=== Passage for review ===

Hamlet and Ophelia

Emma Kenney

William Shakespeare has written many beloved plays that are still incredibly popular today. Perhaps one of his most well-known plays is Hamlet. This tale of duty and betrayal has been read by many, and Hamlet’s soliloquies are some of the most recited monologues and iconic scenes of all time.

Over the years there have been many versions of this play. It has been performed with famous actors such as David Tennant, and it has ben done as a movie. There have been television show episodes and books semi-based off of it. One book in particular, however, is based off it a bit more than others. Ophelia by Lisa Klein tells the story of Hamlet from the perspective of Ophelia. It is an interesting read from a point of view that is rarely shown or even thought about. However, the book does contain quite a few differences from the original play’s storyline, which show it to be something of a different nature than Shakespeare’s Hamlet.

===

__Exercises to complete__:
A: Answer these questions from the passage about Hamlet and Ophelia, one per line:
(i) Which famous actor is named as having performed in Hamlet?
(ii) Who wrote the book Ophelia?
(iii) How does the passage describe the tale of Hamlet?
B: List every real person named in the passage about Hamlet and Ophelia, including its byline. Leave out the characters Hamlet and Ophelia.
C: Translate this sentence from the passage about Hamlet and Ophelia into Spanish: "It is an interesting read from a point of view that is rarely shown or even thought about."

=== Information supplied ===

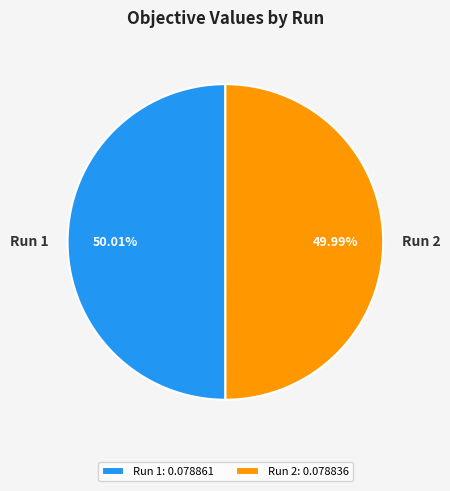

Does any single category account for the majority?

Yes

===
=== Information supplied ===

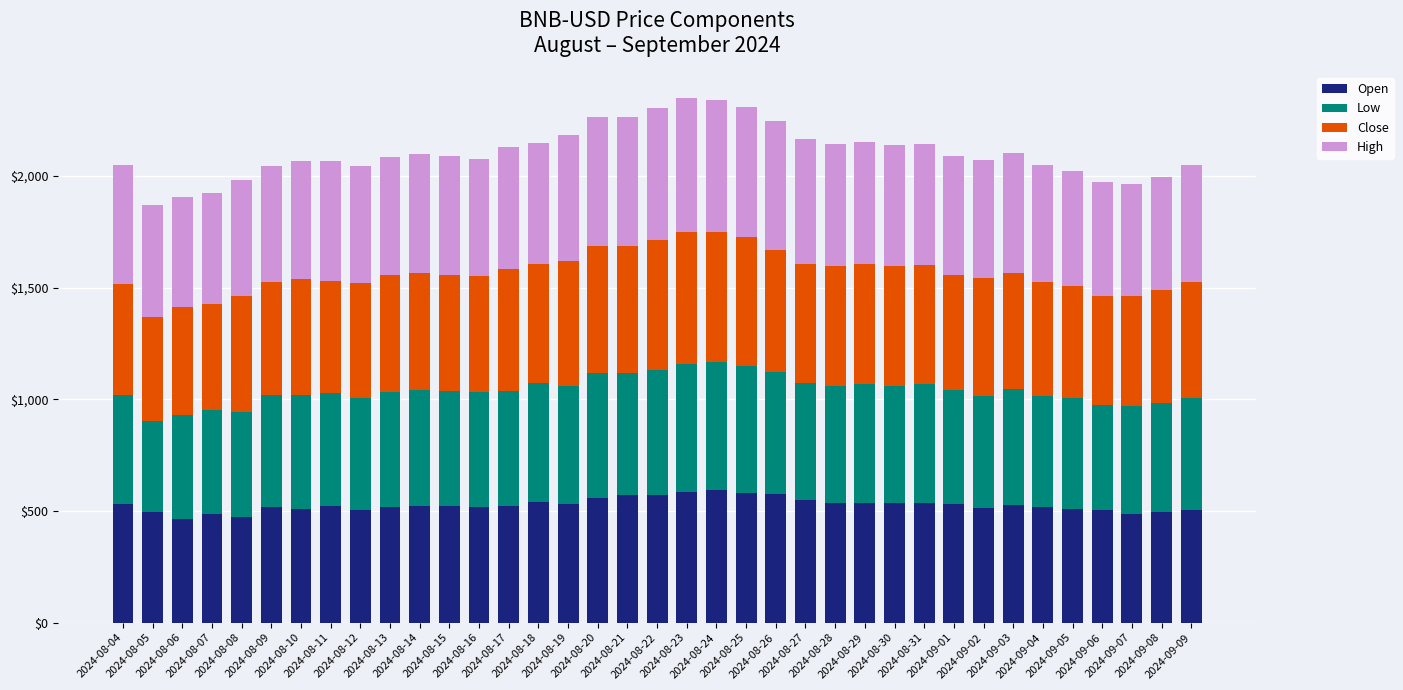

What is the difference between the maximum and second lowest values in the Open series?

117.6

===

__Results of the exercise__:
A:
(i) David Tennant
(ii) Lisa Klein
(iii) As a tale of duty and betrayal

B:
Emma Kenney
William Shakespeare
David Tennant
Lisa Klein

C: Es una lectura interesante desde un punto de vista que rara vez se muestra o incluso se considera.